* _Work order A_:
Answer these questions using the terms and conditions:
(i) Who sends the Invoice to the customer?
(ii) Where are the Service Offerings published?
(iii) What three kinds of products can Maintained Products be?
* _Work order B_: Please extract everything in the terms and conditions from "1 DEFINITIONS" down to "the contents requires.".

* _Document passage_:
Terms and Conditions

1 DEFINITIONS
“Ensign” means the company or companies identified in your Invoice or any other Ensign Consulting (UK) Ltd affiliate, as the contents requires.
“Customer” means the legal entity accepting Ensign’s written or oral quotation for the supply of Products or Services or whose order for Products and Services is accepted by Ensign or the party otherwise commissioning the Services in each as named on the Invoice.
“Maintained Products” means hardware, software or peripheral products in respect of which Services are either bundled with the Products or required under a Service Offering selected and ordered by the Customer, accepted by Ensign and specified on the Invoice, and such additions or changes thereto as may from time to time be agreed in writing between the parties.
“Invoice” means the document sent by Ensign to the customer, demanding payment for the Products and/or the Services and containing, recording and evidencing contractual terms relating to the Agreement.
“Service Offering(s)” means the service options offered by Ensign for Maintained Products, as published in Ensign literature.

* _Dataset entries_:
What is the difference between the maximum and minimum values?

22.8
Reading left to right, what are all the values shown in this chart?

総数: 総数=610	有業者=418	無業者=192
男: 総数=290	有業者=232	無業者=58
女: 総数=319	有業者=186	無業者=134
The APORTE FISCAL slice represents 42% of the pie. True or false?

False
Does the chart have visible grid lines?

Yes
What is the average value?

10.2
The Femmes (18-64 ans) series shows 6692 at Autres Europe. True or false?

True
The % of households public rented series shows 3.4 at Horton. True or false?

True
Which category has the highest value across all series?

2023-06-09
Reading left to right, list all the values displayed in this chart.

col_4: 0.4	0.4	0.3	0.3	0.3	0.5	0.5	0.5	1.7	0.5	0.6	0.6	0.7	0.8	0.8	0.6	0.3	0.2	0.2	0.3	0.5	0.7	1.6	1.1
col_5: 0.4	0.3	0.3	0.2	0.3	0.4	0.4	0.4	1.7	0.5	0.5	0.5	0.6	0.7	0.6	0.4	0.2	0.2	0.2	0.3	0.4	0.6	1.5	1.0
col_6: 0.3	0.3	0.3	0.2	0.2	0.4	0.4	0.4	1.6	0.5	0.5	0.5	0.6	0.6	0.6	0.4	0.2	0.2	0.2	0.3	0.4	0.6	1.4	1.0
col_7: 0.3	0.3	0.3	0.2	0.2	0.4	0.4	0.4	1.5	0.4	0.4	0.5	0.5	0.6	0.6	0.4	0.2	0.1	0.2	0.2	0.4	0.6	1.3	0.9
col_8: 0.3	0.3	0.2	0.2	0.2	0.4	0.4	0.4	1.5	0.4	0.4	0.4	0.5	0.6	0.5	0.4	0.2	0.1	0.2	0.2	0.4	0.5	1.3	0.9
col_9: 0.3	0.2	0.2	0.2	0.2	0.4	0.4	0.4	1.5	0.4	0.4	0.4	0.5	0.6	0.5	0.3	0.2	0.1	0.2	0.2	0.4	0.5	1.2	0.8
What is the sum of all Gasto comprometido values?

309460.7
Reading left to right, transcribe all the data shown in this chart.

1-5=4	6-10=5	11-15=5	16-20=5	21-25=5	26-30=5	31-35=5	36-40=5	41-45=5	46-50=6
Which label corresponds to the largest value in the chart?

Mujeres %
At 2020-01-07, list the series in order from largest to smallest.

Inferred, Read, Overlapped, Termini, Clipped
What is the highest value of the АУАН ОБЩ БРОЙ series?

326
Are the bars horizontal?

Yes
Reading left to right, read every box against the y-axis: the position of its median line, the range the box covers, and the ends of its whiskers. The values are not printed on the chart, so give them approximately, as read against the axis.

* _Answer section A_:
(i) Ensign.
(ii) In Ensign literature.
(iii) Hardware, software or peripheral products.

* _Answer section B_:
1 DEFINITIONS
“Ensign” means the company or companies identified in your Invoice or any other Ensign Consulting (UK) Ltd affiliate, as the contents requires.